All of these nations (including Afghanistan, Iraq, Libya, Syria, Iran, etc.) had/have their own central banks and controlled/cont rol their own currency.

In addition, Syria is a key part of the path for cartel oil to be delivered to Europe, to counter the Russian monopoly.

The false flag in Paris, which resulted in France declaring war which they did not do after 9-ll, and which invokes certain aspects of the NATO treaty, along with Turkey's attack on a Russian jet, makes it clear that the cartel is trying to find a plausible way to keep the Russians from destroying their mercenaries, ISIS and "the Syrian opposition."

As soon as the Russian blow up the weapons that the U.S. and NATO have been supplying their mercenaries, more weapons are dropped.

http://coloradopublicbanking.blogspot.com/2014/05/the-view-from-top-of-power-pyramid.html
 
 
+27 # PABLO DIABLO 2015-11-24 19:48
Our "allies" Saudi Arabia and Israel supply ISIS with weapons. Gotta keep the war machine well fed so it can continue to buy politicians. No more Clintons. No more Bushs.
 
 
+4 # Capn Canard 2015-11-25 06:49
And plenty of chatter that suggests that ISIS appeared fully formed like Athena from the head of the godhead of American power, presumably the biggest of American powers, the International banksters et al. From my view, this ISIS, "ISIL-IS-Daesh" came out of nowhere, and that stinks of deep deception/manip ulation and very nefarious events yet to come.
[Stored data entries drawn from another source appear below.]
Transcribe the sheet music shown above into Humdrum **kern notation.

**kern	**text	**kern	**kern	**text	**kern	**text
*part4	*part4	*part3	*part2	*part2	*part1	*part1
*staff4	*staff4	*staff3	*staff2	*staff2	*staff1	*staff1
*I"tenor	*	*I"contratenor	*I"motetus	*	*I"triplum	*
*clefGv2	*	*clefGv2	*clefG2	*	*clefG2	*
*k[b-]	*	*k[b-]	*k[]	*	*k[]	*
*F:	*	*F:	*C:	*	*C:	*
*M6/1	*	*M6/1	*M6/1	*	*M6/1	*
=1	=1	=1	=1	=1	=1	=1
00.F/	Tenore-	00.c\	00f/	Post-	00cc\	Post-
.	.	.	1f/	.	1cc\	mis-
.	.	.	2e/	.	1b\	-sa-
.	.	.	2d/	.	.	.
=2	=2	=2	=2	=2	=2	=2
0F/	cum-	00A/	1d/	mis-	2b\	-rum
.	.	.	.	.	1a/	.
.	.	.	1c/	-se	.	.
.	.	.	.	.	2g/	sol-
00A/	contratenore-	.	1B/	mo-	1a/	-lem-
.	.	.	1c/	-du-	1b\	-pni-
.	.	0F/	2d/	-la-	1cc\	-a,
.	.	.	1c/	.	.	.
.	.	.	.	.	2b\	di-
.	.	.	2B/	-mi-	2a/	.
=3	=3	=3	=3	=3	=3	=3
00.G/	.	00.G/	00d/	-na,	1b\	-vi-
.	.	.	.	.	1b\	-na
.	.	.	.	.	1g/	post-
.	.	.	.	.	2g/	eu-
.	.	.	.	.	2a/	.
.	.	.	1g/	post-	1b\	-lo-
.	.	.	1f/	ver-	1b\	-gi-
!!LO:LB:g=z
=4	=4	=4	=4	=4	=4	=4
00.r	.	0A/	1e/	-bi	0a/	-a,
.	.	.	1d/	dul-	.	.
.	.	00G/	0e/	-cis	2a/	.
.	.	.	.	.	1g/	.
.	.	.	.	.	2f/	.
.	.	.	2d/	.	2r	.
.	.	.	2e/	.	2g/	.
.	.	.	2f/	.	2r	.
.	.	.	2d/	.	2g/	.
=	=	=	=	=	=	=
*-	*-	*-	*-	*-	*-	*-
Like Orwell's "1984" it looks like a constant and never ending war with Oceania.

As an addendum, I will post Aaron Russo revealing what he says Nickolaus Rockefellar told him about one year before 9/11/2001 re an event, terrorism, RFID chips, and banking. Re interesting.

https://www.youtube.com/watch?v=7gwcQjDhZtI
 
 
+17 # golferdawn 2015-11-24 20:23
@Pablo Diablo - the USA has been giving or selling arms to Middle East countries for as long as I have followed politics. Don't for get the Reagan and the Iran Contra deal, arms to countries for more access to oil. Our greed has led to most of the corruption. The unwarranted war run by Cheney and Rumsfeld created ISIS and we will be paying for that for some time, it appears.
 
 
+10 # Capn Canard 2015-11-25 07:05
I would point out that it isn't your greed, or my greed, it is the greed of those who are already very wealthy and hence extremely powerful. It isn't money and wealth that they want, it is complete power and control over most ever aspect of our lives. We have become little more than slaves...
 
 
+5 # MidwestTom 2015-11-24 21:41
The best article I have found on ISIS is in the Atlantic:

http://www.theatlantic.com/magazine/archive/2015/03/what-isis-really-wants/384980/

A little long, but necessary for all of the background.
 
 
+8 # Radscal 2015-11-25 01:23
 
 
-2 # Charles3000 2015-11-25 10:18
Whenever a country is invaded, occupied and a puppet govt set up as was done in Iraq, a band of "patriots" will form and fight to restore the general type of govt that existed prior to the occupation. ISIS/ISIL is essentially the Iraqi patriot army.
 
 
+2 # ronjazz 2015-11-25 17:07
Quoting Charles3000:
Whenever a country is invaded, occupied and a puppet govt set up as was done in Iraq, a band of "patriots" will form and fight to restore the general type of govt that existed prior to the occupation. ISIS/ISIL is essentially the Iraqi patriot army.


No, it isn't, it is actually a mercenary arm of the oil companies and international banks. They are not fighting to restore the Iraq government, in any way, shape or form.